We have a VW Passat at we have 2 highbacked booster seats and a (currently) rear facing combination seat in the back.


----------



## Midnight_Fairy

I have a nissan micra and get all 3 in the back lol


----------



## Mama Duck

Zafira (yes it's a 7 seater but 3 carseats can fit in - not boot! - comfortably) or Vectra x


----------



## aimee-lou

Midnight_Fairy said:


> I have a nissan micra and get all 3 in the back lol

Wow! That's amazing lol. All of the others have been MPVs or people carriers. 

We have a v40 and we're not 100% sure it will fit (the middle seat is very narrow) but maybe if we downsize Earl's highback? :shrug:

Just looking to see if anyone else had one or if there were any other cars we could consider as an alternative.


----------



## Midnight_Fairy

My eldest 2 are in boosters though. Dont know if that makes a difference. We dont have loads of space but they are in and safe plus my car is cheap as chips to run. X


----------



## katyalynn

We can't fit a ERF, highback booster and a infant carseat in the back of our Audi A4 or my fiancees Mercedes so Emily is getting a booster seat (one of the ones without a back and you strap yourself in) for the middle, Logan in a ERF on oneside and when the baby comes they will be on the otherside in a infant seat. Your best bet is to go to Halfords and try.


----------



## hel_5

Midnight_Fairy said:


> I have a nissan micra and get all 3 in the back lol

I get all mine in my Clio! DD1 is in a high backed booster, its a slim one but she's v slim anyway and DD2 is in the different car seat we had to get when she was in a cast, I think it depends on the type of car seat

Oh and they also fit in hubby's Renault Megan xx


----------



## aimee-lou

hel_5 said:


> Midnight_Fairy said:
> 
> 
> I have a nissan micra and get all 3 in the back lol
> 
> I get all mine in my Clio! DD1 is in a high backed booster, its a slim one but she's v slim anyway and DD2 is in the different car seat we had to get when she was in a cast, I think it depends on the type of car seat
> 
> Oh and they also fit in hubby's Renault Megan xxClick to expand...

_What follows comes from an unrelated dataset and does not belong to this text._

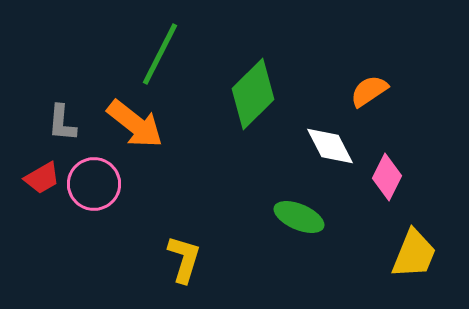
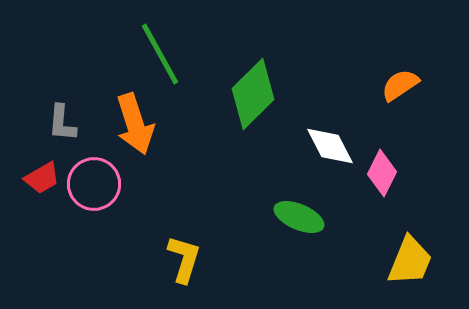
green line: rotated 56 degrees counterclockwise
orange semicircle: moved 31 px right, 6 px up
orange arrow: rotated 34 degrees clockwise
pink diamond: moved 5 px left, 4 px up
yellow trapezoid: moved 4 px left, 7 px down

When you say slimline? Which one have you got? I need Earl to be in a highback, as he's only 3 and I know he'll be nearly 4 when LO arrives but I would be more comfortable with him being 5/6 and moving up to seat only booster.


----------



## hel_5

aimee-lou said:


> hel_5 said:
> 
> 
> 
> 
> 
> Midnight_Fairy said:
> 
> 
> I have a nissan micra and get all 3 in the back lol
> 
> I get all mine in my Clio! DD1 is in a high backed booster, its a slim one but she's v slim anyway and DD2 is in the different car seat we had to get when she was in a cast, I think it depends on the type of car seat
> 
> Oh and they also fit in hubby's Renault Megan xxClick to expand...
> 
> When you say slimline? Which one have you got? I need Earl to be in a highback, as he's only 3 and I know he'll be nearly 4 when LO arrives but I would be more comfortable with him being 5/6 and moving up to seat only booster.Click to expand...

It's just one from mother care (in bright pink) it's high back with harness, I think there may be a more slim line one on the Market (I *think* I saw one advertised in mothercare) but it is narrower than the other ones I have xx


----------



## anita665

We have an Astra. Not the newest model but the one before that and we can fit all three in (just). We have the maxi cosi cabriofix, a cheap & slim booster from halfords for my eldest and a bulky stage 2-3 car seat. It's really a squeeze though.


----------



## xoxsarahxox

Great question! Would like to no some suggestions myself  I have two kids ATM one in a booster seat and one in a high back booster, I occasionally look after a friends child who requires a booster seat and I can't fit another in any of our cars :-/ we have a golf, Leon and civic so are all pretty big in the bag and I really struggle :-/


----------